+++ Entries shown

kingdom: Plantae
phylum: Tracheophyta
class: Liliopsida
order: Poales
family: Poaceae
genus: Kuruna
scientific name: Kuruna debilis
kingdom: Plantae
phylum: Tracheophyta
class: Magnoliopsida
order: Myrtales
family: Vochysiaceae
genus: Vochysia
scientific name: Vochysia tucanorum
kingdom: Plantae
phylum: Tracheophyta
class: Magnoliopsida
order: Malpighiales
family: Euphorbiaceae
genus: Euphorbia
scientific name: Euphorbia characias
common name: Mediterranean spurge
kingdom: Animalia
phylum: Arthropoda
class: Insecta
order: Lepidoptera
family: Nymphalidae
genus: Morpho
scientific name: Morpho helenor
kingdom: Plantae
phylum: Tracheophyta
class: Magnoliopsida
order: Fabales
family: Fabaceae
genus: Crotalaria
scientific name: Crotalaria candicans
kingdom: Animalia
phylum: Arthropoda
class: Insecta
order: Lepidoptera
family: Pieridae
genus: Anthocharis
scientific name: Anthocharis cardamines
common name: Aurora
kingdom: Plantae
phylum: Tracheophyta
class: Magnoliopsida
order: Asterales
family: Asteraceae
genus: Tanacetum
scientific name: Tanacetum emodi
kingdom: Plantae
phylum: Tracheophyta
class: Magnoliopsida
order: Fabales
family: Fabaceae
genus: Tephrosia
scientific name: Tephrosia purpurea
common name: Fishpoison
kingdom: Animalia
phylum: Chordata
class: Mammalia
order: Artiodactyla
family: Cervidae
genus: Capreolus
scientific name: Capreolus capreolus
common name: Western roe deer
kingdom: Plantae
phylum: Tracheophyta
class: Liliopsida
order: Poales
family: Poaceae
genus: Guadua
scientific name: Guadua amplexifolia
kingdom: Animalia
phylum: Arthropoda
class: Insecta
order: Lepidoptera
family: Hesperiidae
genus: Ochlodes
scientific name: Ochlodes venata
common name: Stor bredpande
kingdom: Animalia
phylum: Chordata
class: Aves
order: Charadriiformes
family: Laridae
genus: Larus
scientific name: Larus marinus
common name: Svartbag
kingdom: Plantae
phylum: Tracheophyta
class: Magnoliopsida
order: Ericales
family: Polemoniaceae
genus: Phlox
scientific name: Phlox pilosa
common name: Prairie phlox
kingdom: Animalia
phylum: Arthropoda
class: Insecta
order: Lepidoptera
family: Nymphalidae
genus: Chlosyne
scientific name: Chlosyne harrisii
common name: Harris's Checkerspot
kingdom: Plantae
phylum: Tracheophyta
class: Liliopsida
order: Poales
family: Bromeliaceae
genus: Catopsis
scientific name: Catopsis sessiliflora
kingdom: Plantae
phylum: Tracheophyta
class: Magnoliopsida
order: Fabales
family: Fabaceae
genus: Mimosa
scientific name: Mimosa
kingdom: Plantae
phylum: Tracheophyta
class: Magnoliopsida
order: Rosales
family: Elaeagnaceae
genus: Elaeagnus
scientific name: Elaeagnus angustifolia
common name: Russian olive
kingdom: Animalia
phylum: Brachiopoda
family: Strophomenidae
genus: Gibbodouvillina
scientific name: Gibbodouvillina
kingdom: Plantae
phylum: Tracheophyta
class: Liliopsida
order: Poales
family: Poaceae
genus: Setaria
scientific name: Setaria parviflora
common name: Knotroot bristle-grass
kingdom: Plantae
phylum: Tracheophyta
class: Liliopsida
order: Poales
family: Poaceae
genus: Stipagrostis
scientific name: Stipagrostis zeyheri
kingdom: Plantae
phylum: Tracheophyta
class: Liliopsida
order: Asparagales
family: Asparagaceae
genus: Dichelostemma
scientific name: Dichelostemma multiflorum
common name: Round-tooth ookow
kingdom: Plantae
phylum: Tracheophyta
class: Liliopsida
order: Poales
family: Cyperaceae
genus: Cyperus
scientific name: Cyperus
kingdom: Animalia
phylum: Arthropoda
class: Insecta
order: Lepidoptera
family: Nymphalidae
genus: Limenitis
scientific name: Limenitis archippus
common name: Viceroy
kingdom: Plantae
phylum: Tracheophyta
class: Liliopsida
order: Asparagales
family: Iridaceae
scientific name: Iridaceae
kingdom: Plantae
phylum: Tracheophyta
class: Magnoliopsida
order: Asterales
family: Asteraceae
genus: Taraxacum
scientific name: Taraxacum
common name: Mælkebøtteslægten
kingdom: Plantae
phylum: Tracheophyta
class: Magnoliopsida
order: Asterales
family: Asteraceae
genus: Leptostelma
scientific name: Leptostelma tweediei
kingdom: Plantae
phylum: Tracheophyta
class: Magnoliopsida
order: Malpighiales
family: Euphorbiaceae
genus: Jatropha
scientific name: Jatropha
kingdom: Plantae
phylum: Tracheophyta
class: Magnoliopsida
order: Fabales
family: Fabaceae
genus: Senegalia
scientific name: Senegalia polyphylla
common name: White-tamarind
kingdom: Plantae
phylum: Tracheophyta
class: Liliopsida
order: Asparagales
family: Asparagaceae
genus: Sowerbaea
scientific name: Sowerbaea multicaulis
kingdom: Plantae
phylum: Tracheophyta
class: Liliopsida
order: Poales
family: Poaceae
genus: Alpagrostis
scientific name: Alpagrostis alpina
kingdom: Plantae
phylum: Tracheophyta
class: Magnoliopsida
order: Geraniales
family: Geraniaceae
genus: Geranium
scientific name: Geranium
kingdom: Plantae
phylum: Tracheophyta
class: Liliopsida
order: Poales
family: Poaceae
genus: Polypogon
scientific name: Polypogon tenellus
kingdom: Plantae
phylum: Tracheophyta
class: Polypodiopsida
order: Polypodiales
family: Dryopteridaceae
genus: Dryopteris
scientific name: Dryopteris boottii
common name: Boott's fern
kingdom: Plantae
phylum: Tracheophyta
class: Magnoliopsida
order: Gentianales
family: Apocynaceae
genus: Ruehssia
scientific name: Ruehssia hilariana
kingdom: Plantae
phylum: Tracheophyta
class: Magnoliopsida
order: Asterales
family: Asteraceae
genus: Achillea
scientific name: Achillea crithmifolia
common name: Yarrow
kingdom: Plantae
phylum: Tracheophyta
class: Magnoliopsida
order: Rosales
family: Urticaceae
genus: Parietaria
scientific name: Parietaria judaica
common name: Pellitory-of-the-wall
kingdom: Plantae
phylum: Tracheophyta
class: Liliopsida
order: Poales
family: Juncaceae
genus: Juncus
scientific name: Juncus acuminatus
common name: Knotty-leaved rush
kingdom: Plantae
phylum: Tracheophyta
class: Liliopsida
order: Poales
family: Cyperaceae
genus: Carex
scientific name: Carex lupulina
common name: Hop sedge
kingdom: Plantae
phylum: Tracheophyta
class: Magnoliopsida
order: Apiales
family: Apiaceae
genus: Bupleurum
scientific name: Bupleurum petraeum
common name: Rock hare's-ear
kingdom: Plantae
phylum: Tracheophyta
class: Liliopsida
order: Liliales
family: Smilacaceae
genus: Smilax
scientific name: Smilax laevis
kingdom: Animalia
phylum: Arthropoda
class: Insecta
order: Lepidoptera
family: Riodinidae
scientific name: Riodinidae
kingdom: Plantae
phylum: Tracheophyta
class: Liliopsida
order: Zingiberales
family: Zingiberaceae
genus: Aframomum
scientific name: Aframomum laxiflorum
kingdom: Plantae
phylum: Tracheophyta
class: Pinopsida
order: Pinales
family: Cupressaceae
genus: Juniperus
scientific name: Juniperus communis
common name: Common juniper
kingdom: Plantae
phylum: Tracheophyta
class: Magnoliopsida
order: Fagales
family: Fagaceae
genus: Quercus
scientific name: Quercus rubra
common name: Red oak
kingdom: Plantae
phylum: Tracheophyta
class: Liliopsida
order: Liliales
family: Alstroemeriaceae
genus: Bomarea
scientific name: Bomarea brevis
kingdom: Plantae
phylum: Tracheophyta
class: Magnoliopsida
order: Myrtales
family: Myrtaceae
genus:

++++++

▶ [Request]: Copy everything from the first of the lines above down to and including the line that contains "genus: Vochysia", keeping each line unchanged.

▶ [Task result]:
kingdom: Plantae
phylum: Tracheophyta
class: Liliopsida
order: Poales
family: Poaceae
genus: Kuruna
scientific name: Kuruna debilis
kingdom: Plantae
phylum: Tracheophyta
class: Magnoliopsida
order: Myrtales
family: Vochysiaceae
genus: Vochysia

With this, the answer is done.